You can’t go wrong sharing content that comes from the heart.

Bess Obarotimi

Owing to the way social media functions, it’s easier for content creators to have a short term focus. After all, once you post content, the idea is that audiences will see your post and like it. Therefore the tendency is to get caught up with the immediate responses as recognition for content done well. Quite often, this is where content creators have their attention. Content creators expect likes, shares and comments shortly after is released. Since this quite easily becomes a primary focus, it can overtake a long term focus.

On the other hand, creating content for the long term, there is more focus on activities that are going to build a long-lasting brand for the right clients. The long-termers want near-perfect clients who are likely to stick around for a long while.


Marketing is generous when we use it to make things better by making better things.

Seth Godin

Why the Generous Content Creator Wins

As a generous content creator, you give away content because the main intent is create value for consumers. As a result, you create high-quality content and distribute it liberally. There are a few reasons for this. Firstly, because you focus on value, you can target the right customers. Secondly, it allows you to make a change in potential customers’ lives – way before they have even bought from you. You know that this strategy will create a stronger but also a rapid impact on potential customers. Ultimately, you are thinking about building brand identity and trust with consumers for future sales.

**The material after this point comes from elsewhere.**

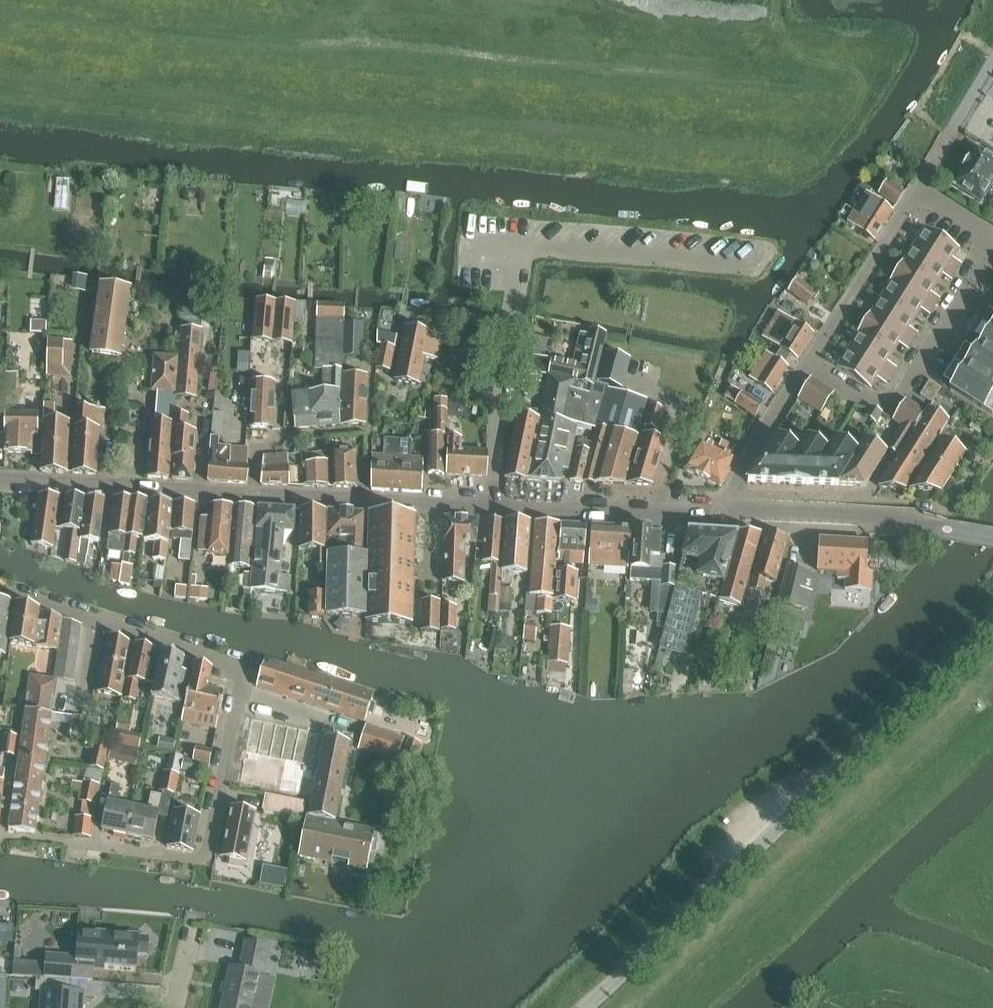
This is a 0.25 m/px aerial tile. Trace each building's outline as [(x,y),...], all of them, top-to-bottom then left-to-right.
[(963,168),(964,169),(955,184),(954,184),(954,185),(955,186),(981,202),(992,183),(992,157),(978,148),(979,148),(977,147),(976,148),(977,149),(970,159),(969,159),(963,168)] [(70,181),(57,180),(54,209),(68,210),(70,181)] [(905,193),(887,181),(879,195),(897,206),(905,193)] [(849,222),(875,239),(893,211),(876,200),(875,201),(868,196),(872,190),(862,182),(853,195),(862,201),(849,222)] [(307,271),(311,195),(273,193),(269,271),(280,272),(280,270),(307,271)] [(959,249),(925,228),(914,245),(957,272),(962,264),(953,259),(959,249)] [(914,245),(903,262),(903,263),(937,284),(943,275),(952,280),(957,272),(914,245)] [(903,262),(892,279),(891,280),(892,281),(892,280),(935,307),(940,299),(931,293),(937,284),(903,263),(903,262)] [(788,292),(808,306),(816,294),(797,280),(788,292)] [(921,310),(930,315),(935,307),(892,280),(892,281),(881,297),(915,319),(921,310)] [(91,357),(119,361),(130,291),(102,287),(91,357)] [(913,341),(918,333),(910,328),(915,319),(881,297),(871,314),(870,315),(913,341)] [(296,304),(281,303),(255,301),(253,341),(293,345),(296,304)] [(295,428),(340,425),(338,392),(341,392),(342,355),(344,323),(344,320),(345,320),(345,305),(317,304),(316,318),(317,319),(315,369),(323,370),(322,393),(293,395),(295,428)] [(398,308),(397,313),(396,318),(414,321),(416,311),(398,308)] [(396,318),(397,313),(381,309),(377,329),(393,332),(396,318)] [(981,321),(992,328),(992,311),(989,309),(981,321)] [(475,324),(476,313),(461,311),(459,322),(475,324)] [(766,353),(750,379),(771,393),(788,367),(784,365),(790,355),(797,359),(813,333),(798,324),(797,324),(778,312),(762,337),(782,350),(775,359),(766,353)] [(908,350),(913,341),(870,315),(871,314),(870,314),(858,332),(859,332),(860,332),(894,353),(899,344),(908,350)] [(29,334),(46,334),(47,322),(30,321),(29,334)] [(981,321),(974,333),(983,339),(978,346),(978,347),(992,357),(992,328),(981,321)] [(342,355),(351,356),(363,356),(364,324),(344,323),(342,355)] [(405,328),(395,380),(420,385),(425,357),(438,360),(442,337),(430,335),(430,333),(405,328)] [(181,329),(175,397),(197,399),(203,330),(181,329)] [(891,376),(897,368),(888,362),(894,353),(860,332),(859,332),(849,349),(891,376)] [(533,368),(532,373),(549,377),(550,377),(574,382),(574,384),(573,391),(589,394),(589,395),(599,398),(601,392),(604,393),(605,386),(595,384),(605,340),(582,335),(577,358),(576,365),(553,360),(552,365),(534,362),(533,368)] [(47,339),(46,367),(61,368),(62,340),(47,339)] [(955,361),(992,385),(992,357),(978,347),(978,346),(977,345),(971,354),(962,349),(955,361)] [(837,367),(871,388),(878,379),(886,384),(891,376),(849,349),(837,367)] [(622,388),(630,359),(605,351),(597,381),(622,388)] [(660,352),(653,372),(663,375),(670,355),(660,352)] [(155,423),(173,424),(175,397),(178,358),(154,356),(152,392),(157,392),(155,423)] [(955,361),(947,373),(956,379),(950,388),(992,414),(992,385),(955,361)] [(341,425),(366,424),(368,376),(343,375),(341,425)] [(549,377),(529,480),(561,482),(563,469),(567,469),(574,434),(572,434),(574,424),(596,429),(604,393),(601,392),(599,398),(589,395),(589,394),(573,391),(574,384),(574,382),(550,377),(549,377)] [(5,393),(17,394),(17,378),(6,378),(5,393)] [(834,393),(811,378),(805,389),(828,403),(834,393)] [(251,428),(273,429),(275,396),(276,383),(250,382),(249,401),(252,401),(251,428)] [(650,406),(644,427),(639,426),(646,401),(609,389),(590,451),(585,482),(591,483),(650,487),(660,451),(653,449),(663,410),(650,406)] [(828,403),(805,389),(799,399),(822,413),(828,403)] [(742,393),(735,404),(756,416),(763,405),(742,393)] [(926,412),(906,400),(893,420),(903,426),(888,449),(898,456),(926,412)] [(43,435),(43,456),(42,472),(68,473),(70,423),(55,422),(56,407),(44,407),(43,422),(44,422),(43,435)] [(72,474),(95,475),(99,430),(103,431),(104,410),(102,410),(101,408),(96,407),(95,409),(77,408),(72,474)] [(882,413),(872,407),(866,417),(876,423),(882,413)] [(527,479),(539,419),(529,417),(530,410),(521,408),(520,415),(519,415),(506,477),(527,479)] [(929,409),(907,443),(926,455),(948,421),(929,409)] [(208,459),(207,481),(247,484),(249,448),(219,446),(219,438),(223,438),(224,412),(213,411),(211,437),(209,459),(208,459)] [(429,474),(445,474),(445,437),(447,437),(448,428),(447,413),(435,413),(435,437),(429,437),(429,474)] [(32,456),(43,456),(43,435),(38,435),(38,415),(6,414),(6,415),(5,434),(5,452),(32,453),(32,456)] [(186,444),(186,432),(187,415),(174,414),(172,457),(175,458),(173,479),(192,481),(193,471),(195,471),(196,464),(194,464),(195,445),(186,444)] [(148,478),(169,479),(173,424),(155,423),(152,422),(148,478)] [(748,482),(778,484),(800,450),(799,449),(778,436),(748,482)] [(778,484),(807,485),(829,451),(828,450),(807,437),(799,449),(800,450),(778,484)] [(449,438),(447,475),(486,477),(488,453),(459,451),(460,438),(449,438)] [(807,485),(837,486),(858,452),(857,451),(836,438),(828,450),(829,451),(807,485)] [(384,456),(373,455),(372,490),(396,491),(400,440),(386,439),(384,456)] [(837,486),(839,486),(839,485),(866,486),(887,453),(865,439),(857,451),(858,452),(837,486)] [(966,453),(943,439),(911,490),(941,492),(966,453)] [(422,493),(423,473),(424,458),(411,458),(412,441),(400,440),(396,491),(422,493)] [(735,449),(724,444),(718,441),(714,448),(701,443),(686,470),(721,486),(737,459),(731,456),(735,449)] [(578,448),(571,481),(583,482),(590,450),(592,443),(587,442),(586,450),(578,448)] [(907,443),(879,488),(905,490),(926,455),(907,443)] [(303,486),(329,487),(329,462),(332,461),(332,451),(289,456),(290,486),(303,486)] [(333,487),(356,488),(356,452),(333,452),(333,487)] [(287,454),(276,455),(264,456),(261,484),(290,486),(289,456),(288,456),(287,454)] [(667,503),(684,503),(684,493),(667,493),(667,503)] [(52,548),(60,497),(46,496),(39,496),(32,544),(52,548)] [(86,498),(66,497),(61,528),(72,530),(70,549),(68,561),(76,564),(78,551),(78,546),(86,498)] [(105,499),(87,498),(77,565),(84,567),(85,558),(88,558),(90,549),(88,549),(89,541),(98,542),(105,499)] [(132,500),(114,500),(107,551),(123,552),(125,536),(126,536),(132,500)] [(132,500),(126,536),(127,536),(125,552),(124,552),(120,585),(129,586),(132,567),(129,566),(130,553),(135,554),(137,537),(143,537),(148,501),(132,500)] [(165,560),(171,503),(150,501),(144,540),(156,542),(154,558),(165,560)] [(171,503),(168,531),(172,531),(172,539),(181,540),(179,560),(190,561),(192,537),(192,533),(194,504),(175,503),(171,503)] [(234,506),(211,505),(210,517),(202,517),(199,551),(207,552),(207,554),(230,556),(230,553),(231,553),(232,540),(231,540),(234,506)] [(235,506),(232,540),(231,553),(230,566),(249,568),(255,507),(235,506)] [(293,532),(295,510),(295,509),(259,508),(255,548),(282,550),(284,531),(293,532)] [(301,510),(300,550),(315,550),(315,566),(326,566),(326,550),(326,511),(301,510)] [(363,555),(365,514),(329,511),(327,537),(338,538),(338,542),(347,543),(346,554),(363,555)] [(370,514),(369,555),(366,617),(367,622),(412,624),(415,517),(370,514)] [(463,542),(477,543),(479,520),(445,518),(443,582),(461,582),(463,542)] [(500,596),(499,596),(505,521),(489,520),(481,520),(480,542),(484,543),(483,562),(493,563),(490,596),(489,611),(498,612),(500,596)] [(530,522),(506,521),(503,584),(511,584),(512,574),(526,575),(527,565),(530,522)] [(530,594),(535,594),(538,595),(553,596),(558,524),(536,522),(530,594)] [(560,524),(553,600),(572,602),(573,592),(575,592),(576,581),(573,581),(574,572),(571,571),(572,564),(583,564),(584,547),(585,547),(586,525),(560,524)] [(629,552),(632,528),(592,526),(589,567),(628,569),(629,552)] [(652,530),(634,529),(631,568),(632,568),(631,581),(654,582),(652,615),(658,615),(658,623),(667,624),(669,614),(675,588),(676,568),(663,567),(663,557),(660,557),(661,531),(653,531),(652,530)] [(718,600),(737,534),(690,531),(683,557),(676,588),(675,588),(669,614),(667,624),(660,649),(687,656),(702,596),(718,600)] [(740,607),(740,606),(749,576),(761,535),(738,534),(719,602),(740,607)] [(789,537),(766,536),(754,577),(749,576),(740,606),(746,608),(744,614),(757,617),(766,580),(776,582),(789,537)] [(867,542),(819,539),(818,571),(837,572),(837,579),(845,579),(844,589),(871,591),(872,572),(866,572),(867,542)] [(291,576),(280,575),(282,550),(255,548),(251,590),(278,593),(278,592),(290,593),(291,576)] [(327,615),(366,617),(369,555),(363,555),(346,554),(328,554),(327,615)] [(120,581),(122,565),(113,564),(111,579),(120,581)] [(154,579),(163,581),(164,567),(156,566),(154,579)] [(779,600),(778,604),(800,610),(800,609),(808,611),(812,592),(805,590),(809,571),(808,571),(789,566),(788,566),(787,569),(779,600)] [(176,586),(175,598),(186,599),(187,587),(176,586)] [(311,592),(310,615),(324,616),(324,593),(311,592)] [(538,595),(537,614),(551,615),(553,596),(538,595)] [(0,601),(0,655),(5,656),(12,604),(0,601)] [(421,632),(439,632),(440,602),(422,601),(421,632)] [(39,611),(16,605),(10,643),(33,647),(36,647),(58,651),(62,619),(42,612),(39,611)] [(442,607),(441,630),(456,631),(457,608),(442,607)] [(82,626),(63,619),(61,634),(80,637),(82,626)] [(525,625),(523,640),(535,641),(537,626),(532,625),(525,625)] [(568,664),(571,628),(552,626),(549,662),(568,664)] [(79,648),(80,637),(61,634),(60,645),(79,648)] [(134,643),(109,635),(98,692),(122,696),(123,690),(125,690),(134,643)] [(155,650),(136,644),(125,698),(135,700),(139,681),(148,683),(155,650)] [(77,660),(79,648),(60,645),(58,657),(77,660)] [(161,652),(152,699),(181,705),(188,674),(182,672),(184,659),(161,652)] [(57,668),(75,671),(77,660),(58,657),(57,668)] [(265,662),(257,687),(365,722),(368,713),(371,703),(374,694),(305,672),(285,666),(266,659),(265,662)] [(184,710),(182,721),(195,724),(197,712),(219,717),(225,693),(208,689),(212,668),(195,662),(190,685),(189,685),(184,710)] [(57,668),(55,680),(73,682),(75,671),(57,668)] [(31,677),(26,710),(47,713),(51,680),(31,677)] [(45,761),(52,714),(47,713),(26,710),(19,758),(45,761)] [(98,719),(87,717),(73,715),(70,738),(95,741),(96,741),(97,738),(98,719)] [(312,797),(324,734),(253,719),(240,783),(312,797)] [(113,744),(139,749),(141,736),(130,733),(131,728),(117,726),(113,744)] [(366,726),(360,746),(359,749),(397,761),(404,738),(366,726)] [(4,735),(1,754),(15,756),(18,737),(4,735)] [(175,741),(159,738),(157,749),(173,752),(175,741)] [(324,738),(308,818),(335,823),(351,743),(324,738)] [(414,762),(420,743),(409,739),(403,759),(414,762)] [(95,741),(89,765),(103,768),(108,744),(95,741)] [(135,771),(135,768),(138,754),(113,748),(109,766),(135,771)] [(210,763),(212,752),(196,748),(194,760),(210,763)] [(19,758),(16,781),(42,785),(45,761),(19,758)] [(200,763),(184,760),(182,770),(198,774),(200,763)] [(176,795),(180,775),(167,773),(163,792),(176,795)] [(16,781),(12,805),(38,809),(42,785),(16,781)] [(81,791),(98,793),(99,784),(83,781),(81,791)] [(103,831),(128,836),(133,808),(119,805),(122,788),(112,786),(103,831)] [(80,801),(95,804),(98,793),(81,791),(80,801)] [(152,841),(162,796),(152,794),(148,811),(133,808),(128,836),(152,841)] [(306,802),(267,794),(264,809),(303,817),(306,802)] [(35,833),(35,832),(38,809),(12,805),(9,831),(35,833)] [(256,812),(232,808),(222,857),(246,862),(256,812)] [(193,853),(200,815),(175,810),(168,848),(193,853)] [(90,837),(93,818),(76,816),(74,836),(90,837)] [(354,865),(353,868),(367,871),(374,831),(335,823),(308,818),(300,858),(328,863),(328,860),(354,865)] [(136,968),(137,954),(147,955),(148,939),(138,938),(138,936),(79,932),(77,968),(93,969),(93,965),(136,968)] [(246,942),(239,970),(230,968),(221,1007),(269,1007),(276,977),(266,974),(271,948),(246,942)] [(14,962),(13,976),(37,978),(71,980),(72,967),(14,962)] [(36,991),(42,991),(40,1007),(83,1007),(84,993),(70,992),(71,980),(37,978),(36,991)]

Without trust, there is no sustainable business. Where a brand is generous with content, trust develops quicker. Sales may not be as high initially, but trust certainly is. Instead of trying to create content for a higher sales margin, you design content for your most valuable customer- the customer who will always be around. This customer is also looking for a long term solution and quite often is prepared to pay a premium because of the trust they have in the brand.

For many entrepreneurs creating content with a long term focus means immediate profits are not a priority. Being of service is the preference instead. However, some startups may feel as though they are not in a position to operate this way.  Let’s say this describes your business situation. You want to be liberal in giving away content before asking for the sales, but it feels like financial suicide. Why would you give away your best material and ask for very little in return?

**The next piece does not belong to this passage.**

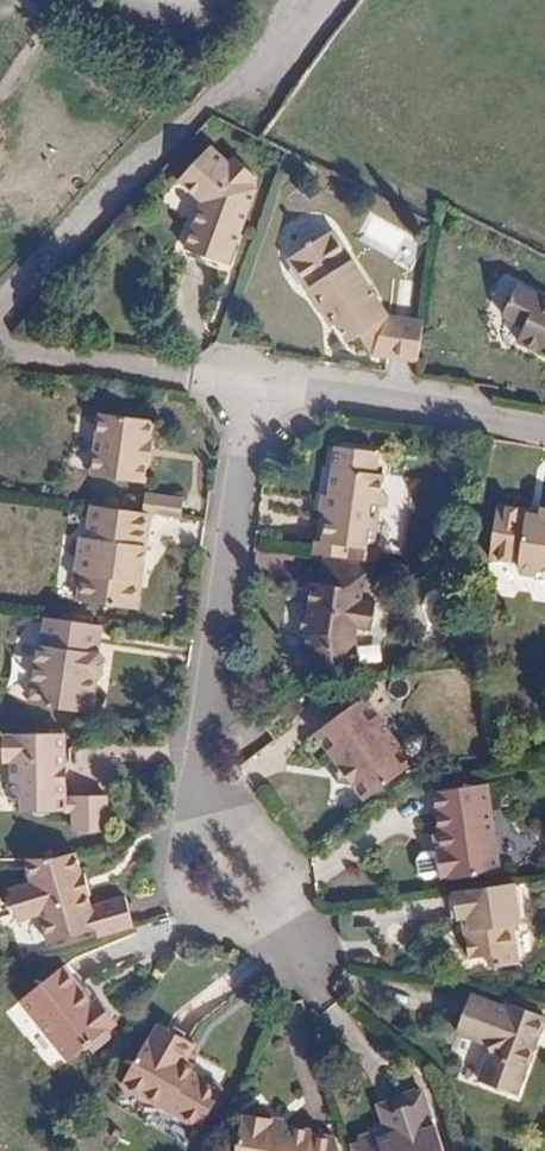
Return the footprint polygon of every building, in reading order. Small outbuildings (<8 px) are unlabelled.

Firstly there is no guarantee that there is a willing market to pay for your product or services in the beginning. The generous content creator’s strategy is mindful of this. To illustrate, consider a start-up who doesn’t hold back from creating and distributing its best content for free. The start-up changes the lives of its customers through its content for little to no reward. Consequently, customers develop trust and advocate for that brand. Over two years, the brand builds a reputation for delivering premium content at little cost to the consumer. For this reason, consumers know, like and trust the brand. It’s easier for that brand to convert consumers with trust into customers.

Gary Vaynerchuk likes to put this situation this way, “Eat Shit for 48 Months. Eat Caviar for the rest of your life.”

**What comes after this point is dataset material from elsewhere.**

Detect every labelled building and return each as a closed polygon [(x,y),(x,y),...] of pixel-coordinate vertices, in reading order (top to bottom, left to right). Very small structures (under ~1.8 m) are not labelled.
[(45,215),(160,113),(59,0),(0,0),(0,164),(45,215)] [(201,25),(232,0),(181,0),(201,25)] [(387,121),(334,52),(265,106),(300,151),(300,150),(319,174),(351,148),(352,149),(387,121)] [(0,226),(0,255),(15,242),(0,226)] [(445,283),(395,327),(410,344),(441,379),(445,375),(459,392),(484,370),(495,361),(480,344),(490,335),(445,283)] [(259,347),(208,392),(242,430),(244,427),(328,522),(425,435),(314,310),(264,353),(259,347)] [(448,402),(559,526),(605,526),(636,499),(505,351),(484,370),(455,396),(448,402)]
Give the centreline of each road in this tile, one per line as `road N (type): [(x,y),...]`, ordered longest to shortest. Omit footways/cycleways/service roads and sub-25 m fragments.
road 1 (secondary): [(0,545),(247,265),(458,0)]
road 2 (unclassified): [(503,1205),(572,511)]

Make generosity part of your growth strategy.

Danielle LaPorte

Why a lot of brands struggle with their digital content is that they want the short term results now. They create content that pleases as many people as possible to get the results immediately. They focus on the likes, the shares, the comments, and making content to go viral. In the end, what these brands discover is they are going nowhere, fast.

Everyone on social media is vying for attention. If your brand creates content that has a short term emphasis, ‘likes’ may be all that your content gets for a long time.

Short term content isn’t usually distinct. It’s popular and expected but rarely unique or groundbreaking. In general, short term content is unlikely to reward audiences beyond instant gratification. It satisfies them now but doesn’t make a lasting impact.  Similarly, the brand enjoys instant results. However, it is likely to take a longer time to meet the kind of brand success achieved by the generous content creator. The generous content creator is less interested in likes and other outcomes of that kind. Instead, they exchange higher value content for sustained brand attention.

So why not do as marketing author, Seth Godin recommends. Take the extra time to create the content of higher value and distribute it liberally. Be so liberal in your giving that your competitors will think you are mad. Meanwhile, your generosity will be garnering higher levels of loyalty, distinction and longevity in the marketplace.